Je me jette à corps perdu dans ce jeu de mots et de sous-entendus qui nous entraîne sur un terrain glissant et... stimulant. Vi n’est vraiment pas du genre à s’économiser, surtout quand il s’agit de s’imposer.
Mon interface se rallume rapidement.
Je ne mâcherai pas mes mots. Prépare-toi, James. Je vais être exigeante !
Smiley clin d’œil.
Un sursaut d’excitation parcourt mes mains, et mon pouce glisse presque tout seul. J’imagine ses sourcils se lever, et quelque part ça me donne envie de la taquiner un peu plus.
Toi, exigeante ? J’ai hâte de te voir à l’œuvre... mais j'ai les épaules pour encaisser...
Je vois déjà son regard à la fois rieur et provocateur, celui qu’elle réserve pour les moments où elle veut tout, sans compromis.
Les souvenirs de nos conversations passées, lorsque la distance nous séparait, mais que mon cœur battait déjà pour elle, remontent à la surface, me précipitant dans une douce euphorie.
Isla me lance un sourire moqueur tandis que j’attends fébrilement la réponse de Vi.
— Et bien, et bien… tu as l’air totalement absorbé, dis donc.
Le moteur ronronne, et les halos des lampadaires balayent l’habitacle par vagues régulières. Au passage piéton, mon téléphone s’illumine de nouveau. Je fais abstraction du commentaire d'Izy. Mon cœur bat plus fort.

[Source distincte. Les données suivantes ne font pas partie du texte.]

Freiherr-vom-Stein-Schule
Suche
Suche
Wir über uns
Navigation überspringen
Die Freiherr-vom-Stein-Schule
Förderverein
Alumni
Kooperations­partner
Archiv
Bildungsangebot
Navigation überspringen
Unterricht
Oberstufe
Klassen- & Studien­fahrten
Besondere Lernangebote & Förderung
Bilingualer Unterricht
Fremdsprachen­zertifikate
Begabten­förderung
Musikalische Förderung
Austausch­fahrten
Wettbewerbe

Cette conversation me captive, et je sens qu’elle pourrait bientôt prendre une direction aussi intrigante que délicieuse.
Fais-moi confiance. Mais ça implique que tu sois prêt à… suivre le rythme et à accepter mes termes sans conditions.
Je me mords la lèvre en parcourant ces mots. Une chaleur familière serpente sous ma peau, m’arrachant un petit mouvement instinctif, histoire de dompter cette montée de témpérature.
Ce petit jeu, c’est du Victoria tout craché, et je ne me ferai pas prier pour m’y aventurer. Ça y est, le défi est posé. Elle vient de jetter le gant. Inutile de préciser que ce duel d’as et de dames ne fait que commencer.